Alberto Franzin's talk on Simulated Annealing
Revisiting Simulated Annealing: From a Component-Based Analysis to an Automated Design of SA Algorithms
Simulated Annealing (SA) is one of the oldest metaheuristics and has been adapted to solve many combinatorial optimization problems. Over the years, many authors have proposed both general and
problem-specific improvements and variants of SA. We propose to accumulate this knowledge into automatically configurable, algorithmic frameworks so that for new applications that wealth of alternative algorithmic components is directly available for the algorithm designer without further manual intervention.

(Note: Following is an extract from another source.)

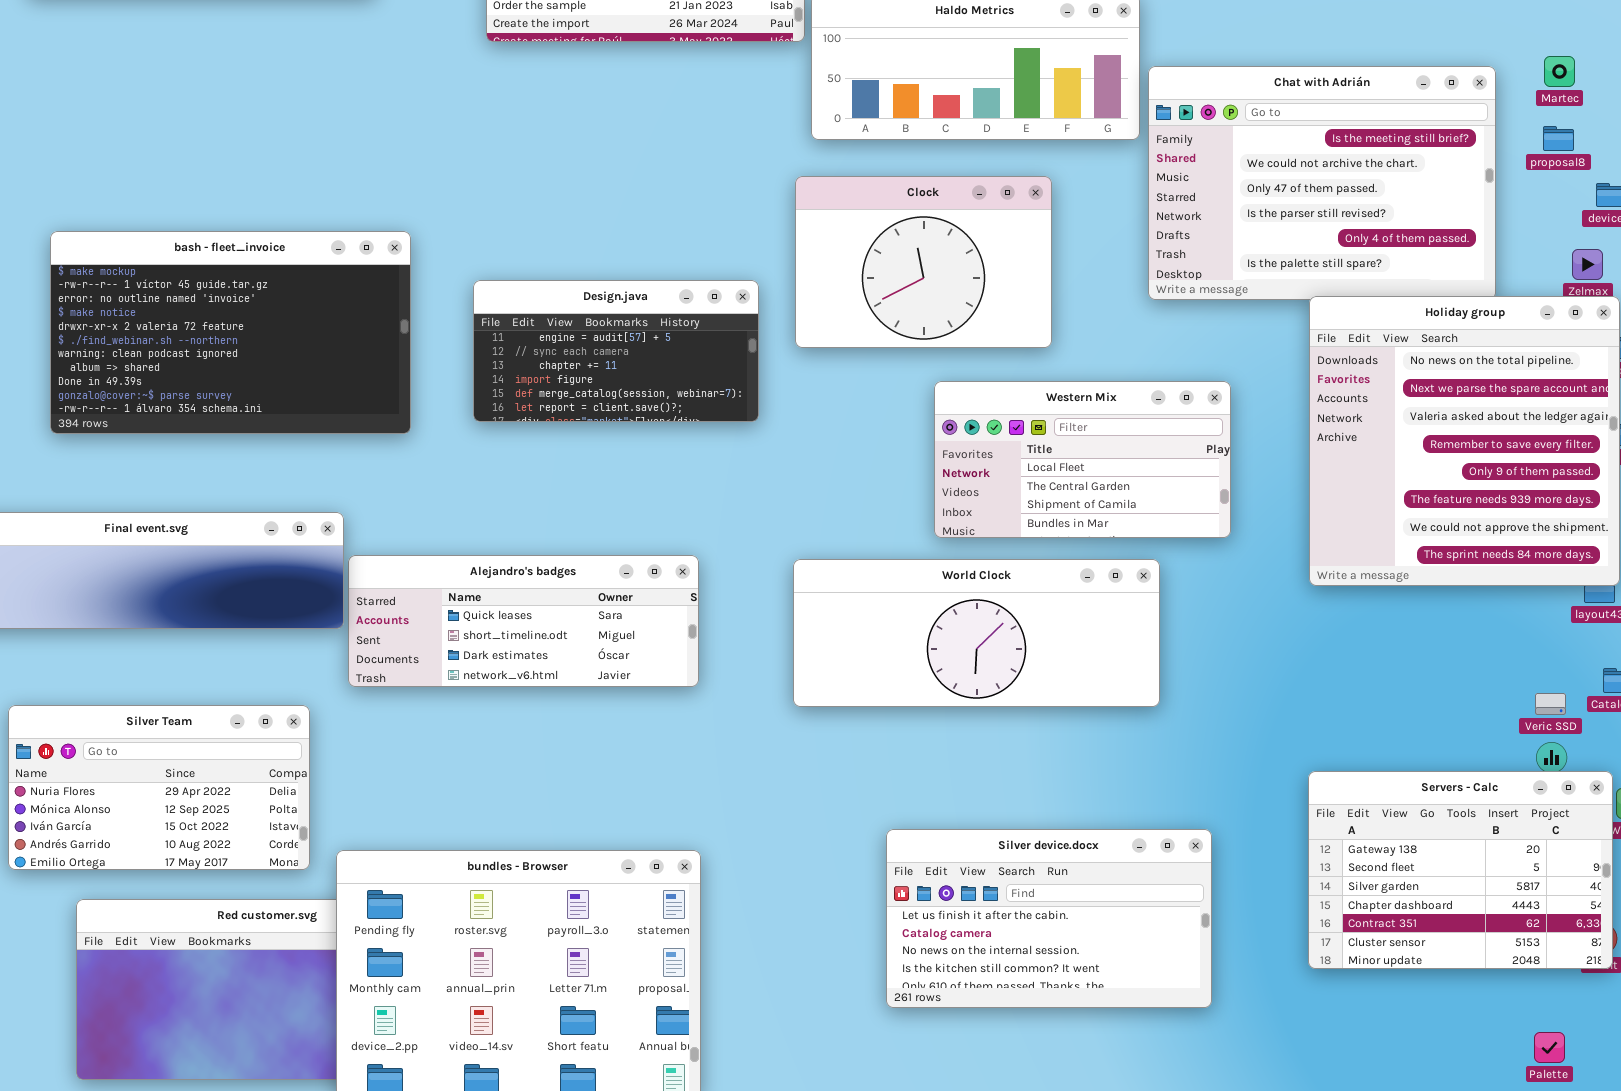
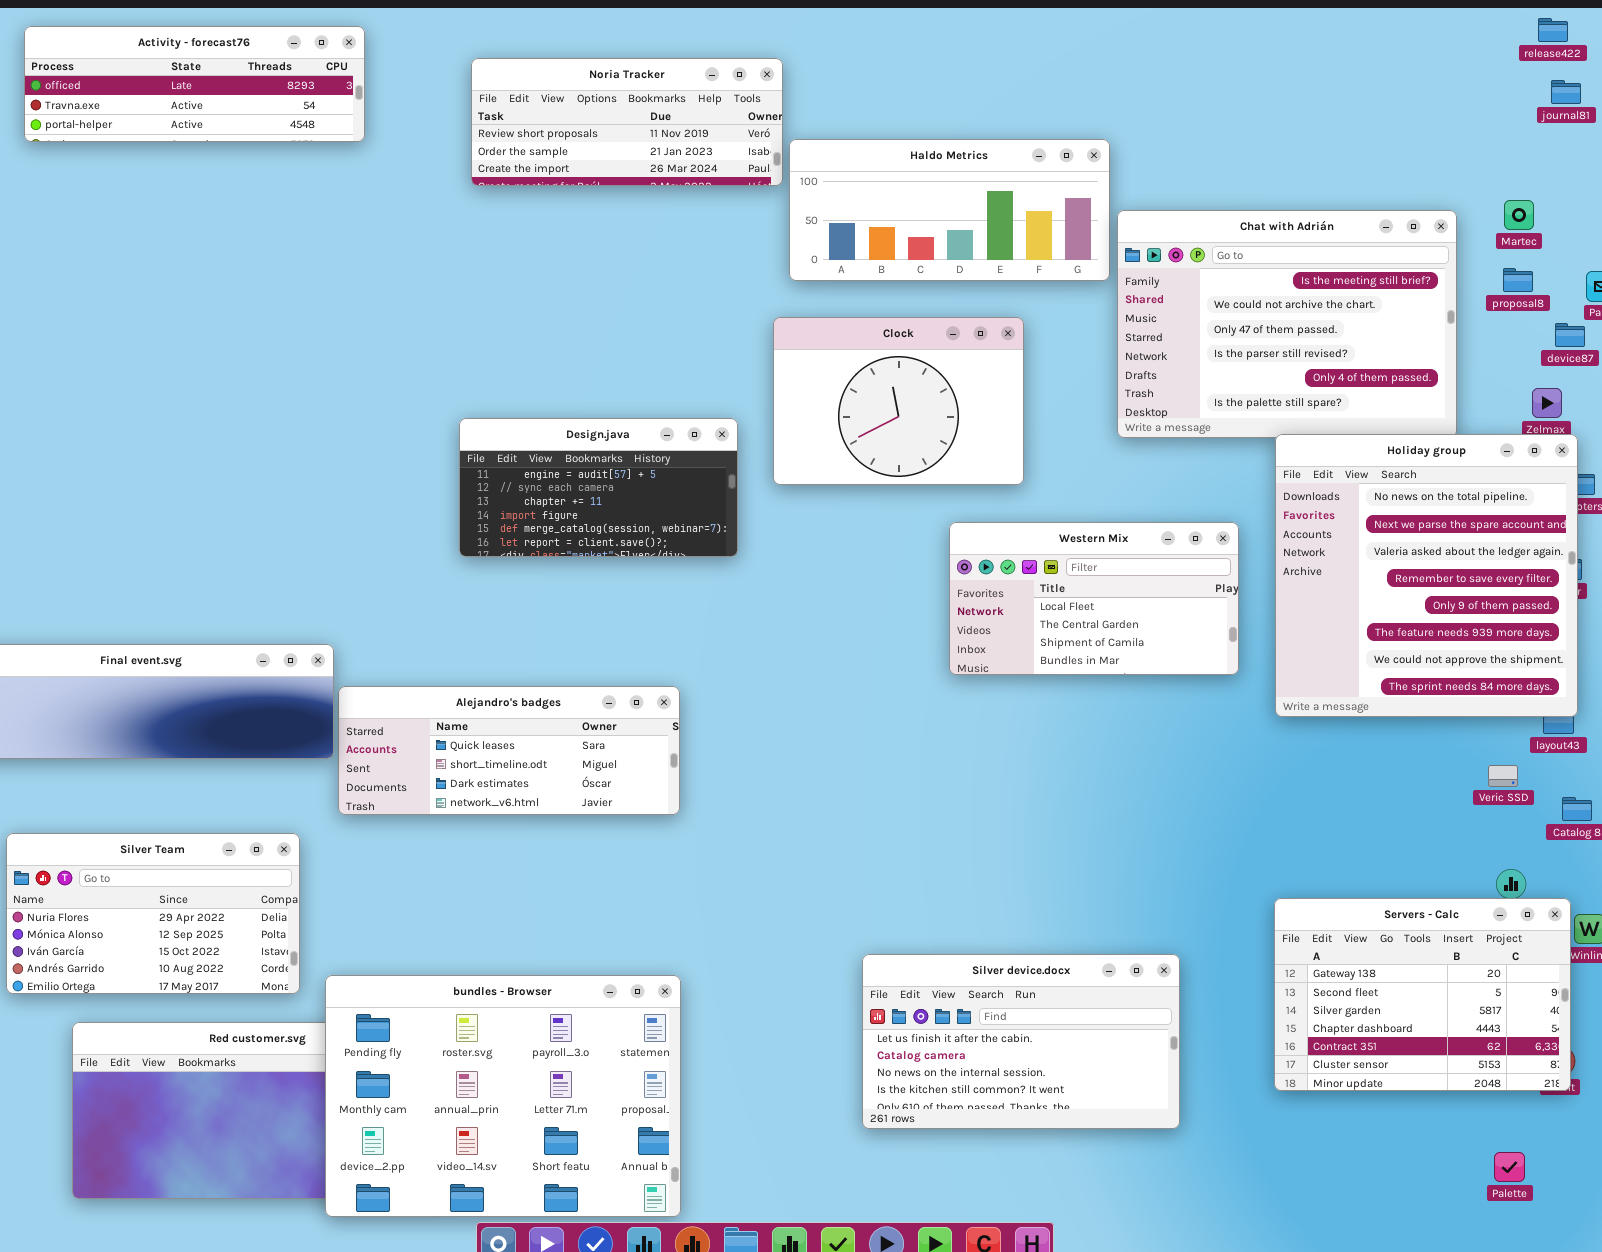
bash - fleet_invoice: [50,231,411,434] -> none, closed
Western Mix: [934,381,1231,538] -> [949,522,1239,675], moved
World Clock: [793,559,1160,707] -> none, closed
Veric SSD: [1535,693,1566,715] -> [1488,765,1518,787], moved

Here, we describe SA as an ensemble of algorithmic components, and describe SA variants from the literature within these components. We show the advantages of our proposal by (i) implementing existing algorithmic components of variants of SA, (ii) studying SA algorithms proposed in the literature, (iii) improving SA performance by automatically designing new state-of-the-art SA implementations and (iv) studying the role and impact of the algorithmic components based on experimental data.
Our experiments consider three common combinatorial optimization problems, the quadratic assignment problem and two variants of the permutation flow shop problem.
Alberto Franzin is Ph.D. candidate at the IRIDIA lab at the Universitè Libre de Bruxelles, Belgium, under the supervision of prof. Thomas Stuetzle. He is working on automatic algorithm design and configuration, with a focus on heuristics.
Formerly, he was research collaborator at the Department of Information Engineering of the University of Padova under the supervision of Prof. Barbara di Camillo and Dr. Francesco Sambo, developing the bnstruct (cran, repo) R package for learning Bayesian Networks (also) in presence of missing data.
He is author or co-author of 6 papers on scientific journals and international conference proceedings.